September 26, 2013 / 3:03 PM / 4 years ago

Chrysler float would mean different relationship with Fiat

MILAN (Reuters) - A listing of car maker Chrysler would change the relationship with its biggest shareholder Fiat FIA.MI, which has been trying to take full control of the U.S. company, the chairman of the Italian group said on Thursday.

Chrysler, 58.5 percent-owned by Fiat, filed paperwork for a flotation of shares held by the United Auto Workers, which owns the rest of Chrysler through its retirees’ healthcare trust.

The trust demanded the listing after talks with Fiat failed to agree on a buyout deal. Information in the stock market listing document has raised questions about Fiat’s commitment to its Chrysler alliance.

“If the IPO goes ahead and there are two separately listed companies, it is certainly very different from having just one,” Fiat Chairman John Elkann said, replying to a question asking if the alliance with Chrysler were at risk if the float (initial public offering) went through. Elkann was speaking to journalists on the sidelines of a conference in Milan.

If the two car companies end up being separately listed, Fiat could re-consider its business plan with the U.S. automaker, Chrysler said in its filing.

Fiat wants to buy the 41.5 percent stake in Chrysler it does not already own, in order to merge the group’s finances as well. But the owner of the stake, the union-affiliated healthcare trust, has not accepted Fiat’s offer.

The two sides are thought to be at least $1 billion apart on a price, which has not been made public.

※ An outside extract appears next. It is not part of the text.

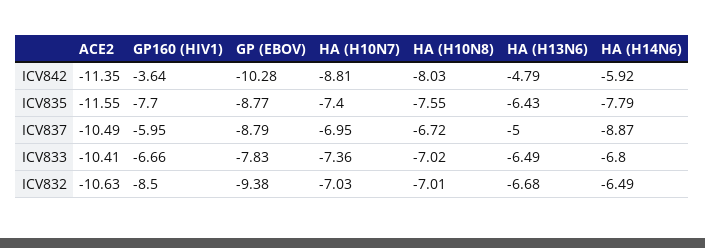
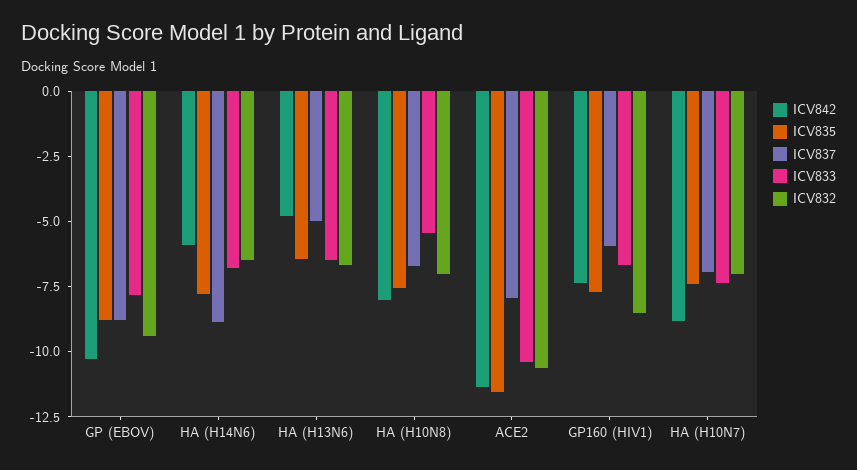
ICV842, GP160 (HIV1): -3.64 -> -7.5
ICV837, ACE2: -10.49 -> -8
ICV833, HA (H10N8): -7.02 -> -5.5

By seeking a public listing for part of its stake, the healthcare trust would obtain a market evaluation of its worth.

Fiat is unlikely to walk away from its alliance with Chrysler, analysts have said, since both groups need each other’s products to survive.

But the seamless sharing of technology, dealer networks, purchasing and engines would be slower and more expensive if the two groups were separately listed, said a person familiar with the situation.